● Problem
Rewrite the lines of the items from the very first line through the line containing "0.046664, 0.154410, 0.329343]]", inclusive, with "model name" changed to "camera model name" and everything else left as it is. Leave the pictures out of your answer.

● Raw data
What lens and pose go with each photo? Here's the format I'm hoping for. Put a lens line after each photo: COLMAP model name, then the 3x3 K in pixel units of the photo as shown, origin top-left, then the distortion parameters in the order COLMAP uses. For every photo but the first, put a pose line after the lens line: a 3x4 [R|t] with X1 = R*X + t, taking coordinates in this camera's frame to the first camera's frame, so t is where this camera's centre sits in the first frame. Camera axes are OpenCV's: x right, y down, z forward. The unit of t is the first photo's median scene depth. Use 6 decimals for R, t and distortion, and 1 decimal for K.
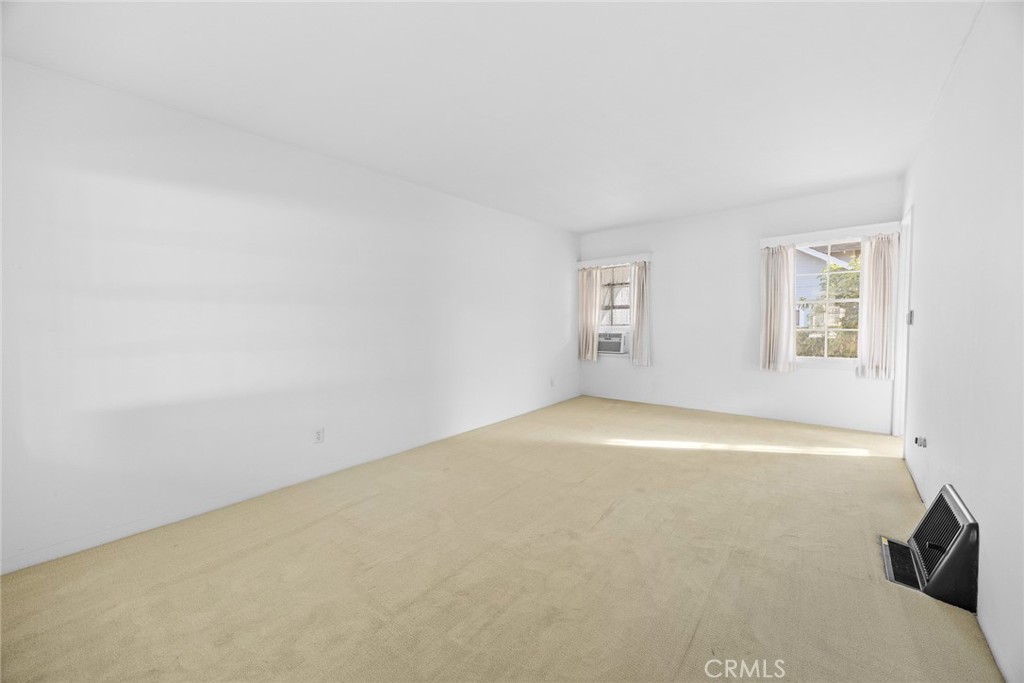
lens RADIAL K [[395.5, 0, 512.0], [0, 395.5, 341.5], [0, 0, 1]] dist [-0.000603, 0.000144]
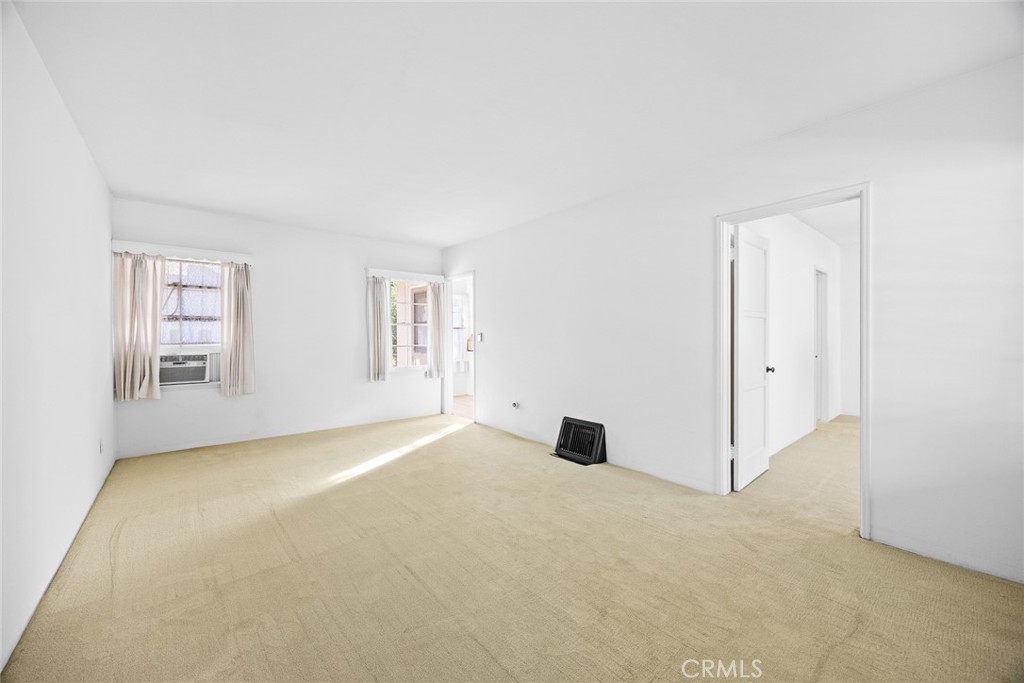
lens RADIAL K [[395.5, 0, 512.0], [0, 395.5, 341.5], [0, 0, 1]] dist [-0.000603, 0.000144]
pose [[0.154580, 0.000022, 0.987980, -0.354987], [0.046099, 0.998911, -0.007235, -0.013314], [-0.986904, 0.046664, 0.154410, 0.329343]]
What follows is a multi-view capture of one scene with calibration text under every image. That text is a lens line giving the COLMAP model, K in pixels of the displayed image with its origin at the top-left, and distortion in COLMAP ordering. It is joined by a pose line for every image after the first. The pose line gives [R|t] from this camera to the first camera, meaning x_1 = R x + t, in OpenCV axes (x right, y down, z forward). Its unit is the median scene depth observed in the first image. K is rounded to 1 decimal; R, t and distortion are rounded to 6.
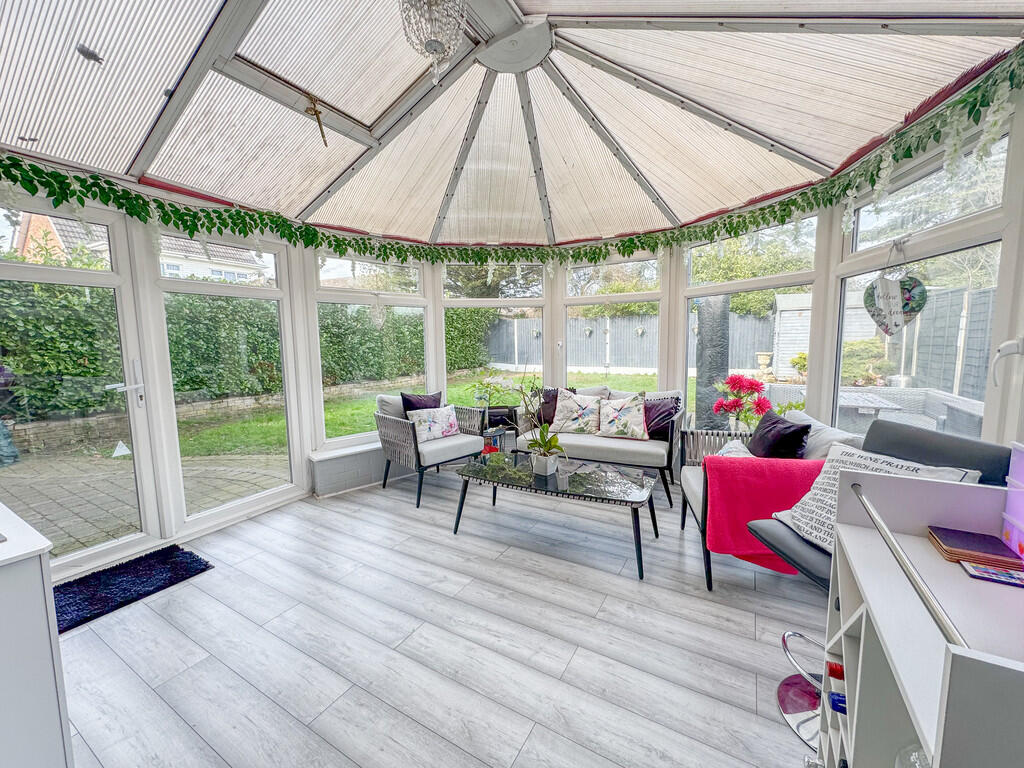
lens RADIAL K [[413.2, 0, 512.0], [0, 413.2, 384.0], [0, 0, 1]] dist [-0.000142, -0.000201]
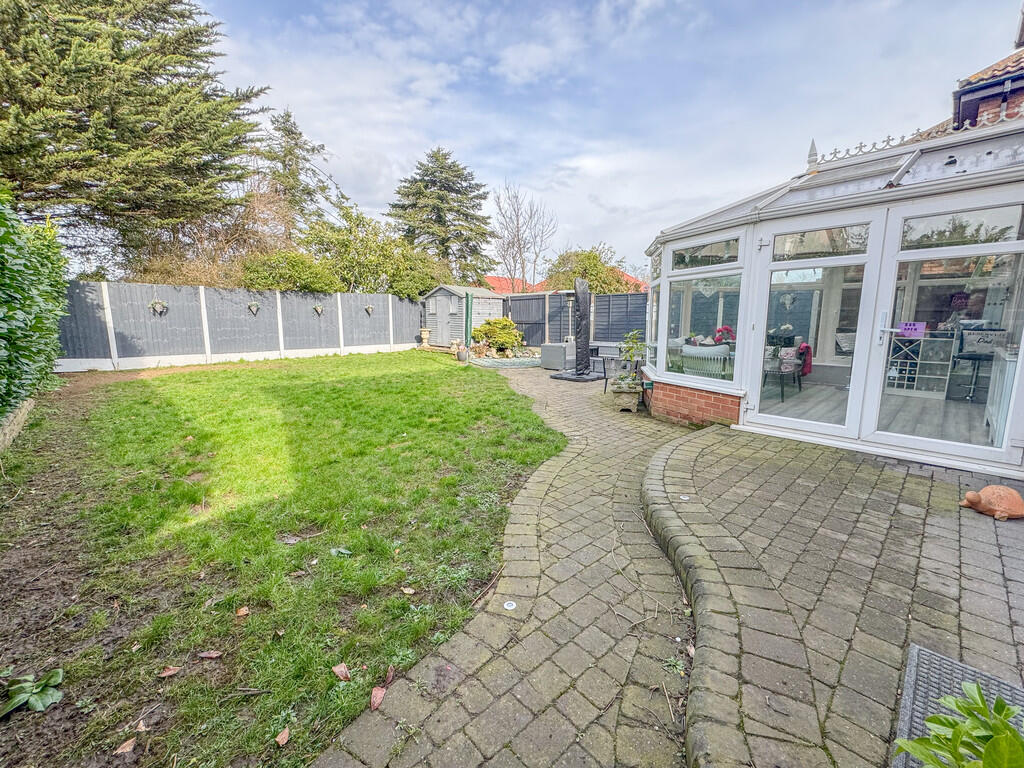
lens RADIAL K [[413.2, 0, 512.0], [0, 413.2, 384.0], [0, 0, 1]] dist [-0.000142, -0.000201]
pose [[0.288859, -0.137125, 0.947500, -1.167871], [0.106576, 0.988144, 0.110516, -0.045906], [-0.951421, 0.069058, 0.300049, 0.792091]]
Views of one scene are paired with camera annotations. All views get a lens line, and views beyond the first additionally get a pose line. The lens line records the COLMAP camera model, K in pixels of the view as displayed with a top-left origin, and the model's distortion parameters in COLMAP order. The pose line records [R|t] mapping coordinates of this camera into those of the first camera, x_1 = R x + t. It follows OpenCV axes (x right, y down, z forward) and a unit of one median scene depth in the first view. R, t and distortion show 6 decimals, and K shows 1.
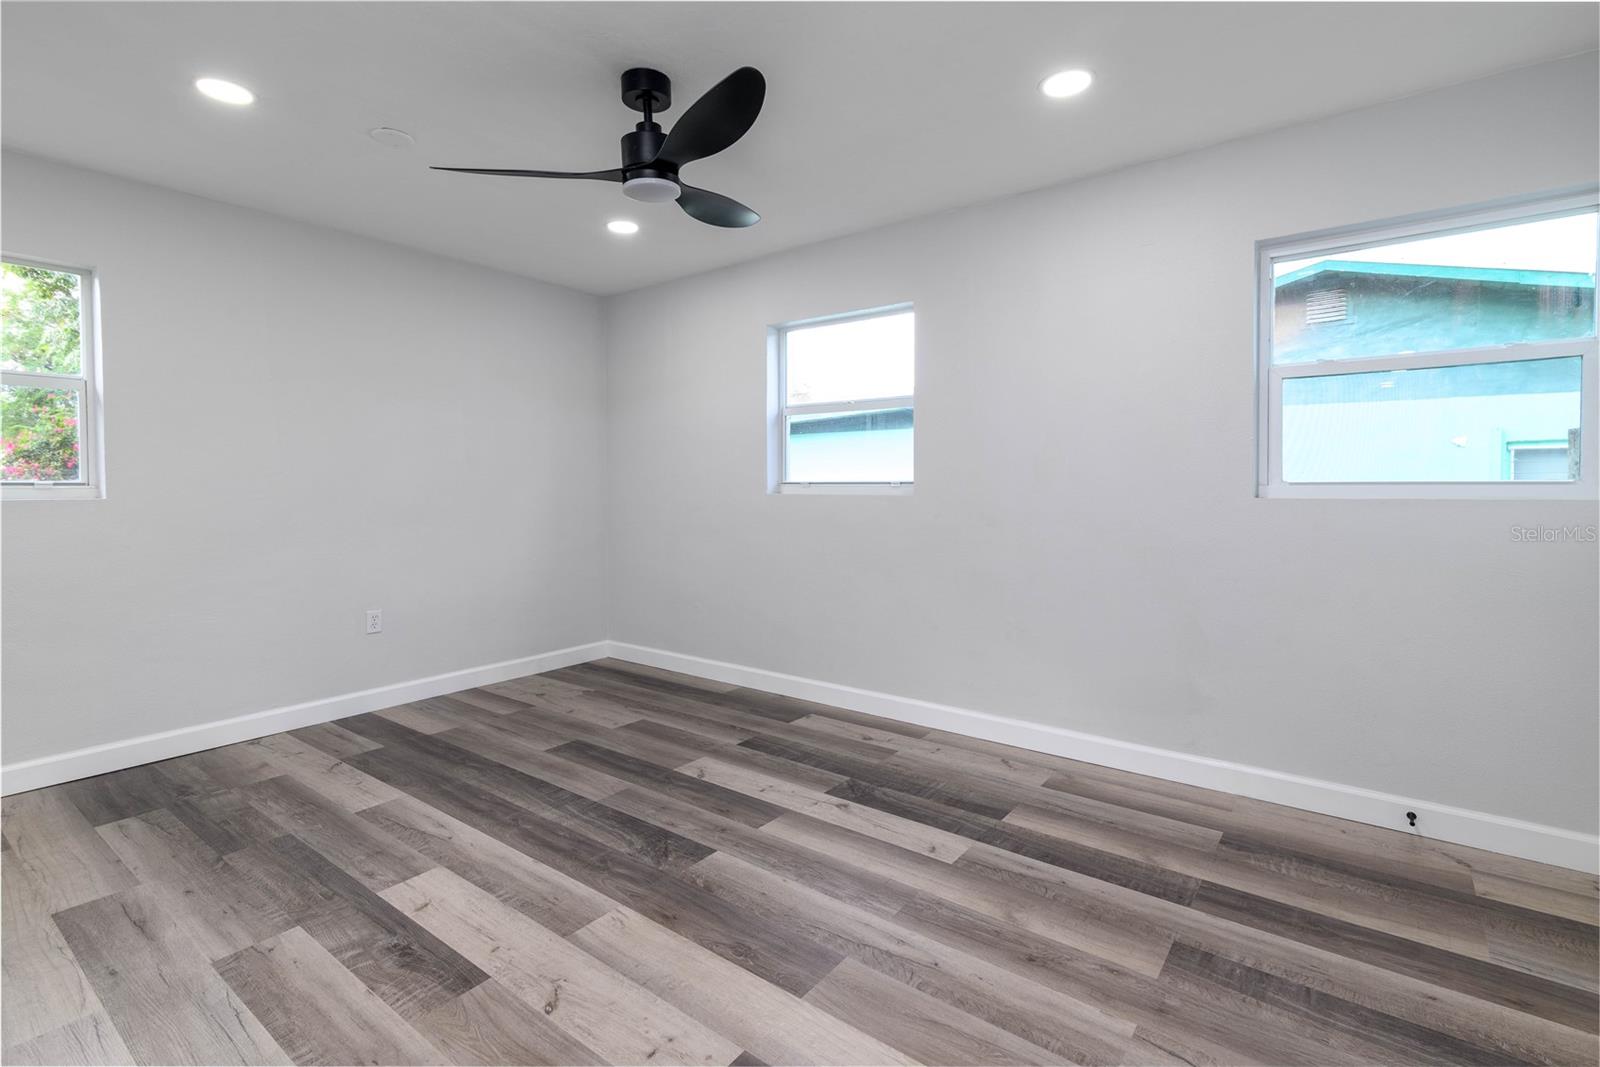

● Reply to the task
What lens and pose go with each photo? Here's the format I'm hoping for. Put a lens line after each photo: COLMAP camera model name, then the 3x3 K in pixel units of the photo as shown, origin top-left, then the distortion parameters in the order COLMAP uses. For every photo but the first, put a pose line after the lens line: a 3x4 [R|t] with X1 = R*X + t, taking coordinates in this camera's frame to the first camera's frame, so t is where this camera's centre sits in the first frame. Camera axes are OpenCV's: x right, y down, z forward. The unit of t is the first photo's median scene depth. Use 6 decimals for R, t and distortion, and 1 decimal for K.
lens RADIAL K [[395.5, 0, 512.0], [0, 395.5, 341.5], [0, 0, 1]] dist [-0.000603, 0.000144]
lens RADIAL K [[395.5, 0, 512.0], [0, 395.5, 341.5], [0, 0, 1]] dist [-0.000603, 0.000144]
pose [[0.154580, 0.000022, 0.987980, -0.354987], [0.046099, 0.998911, -0.007235, -0.013314], [-0.986904, 0.046664, 0.154410, 0.329343]]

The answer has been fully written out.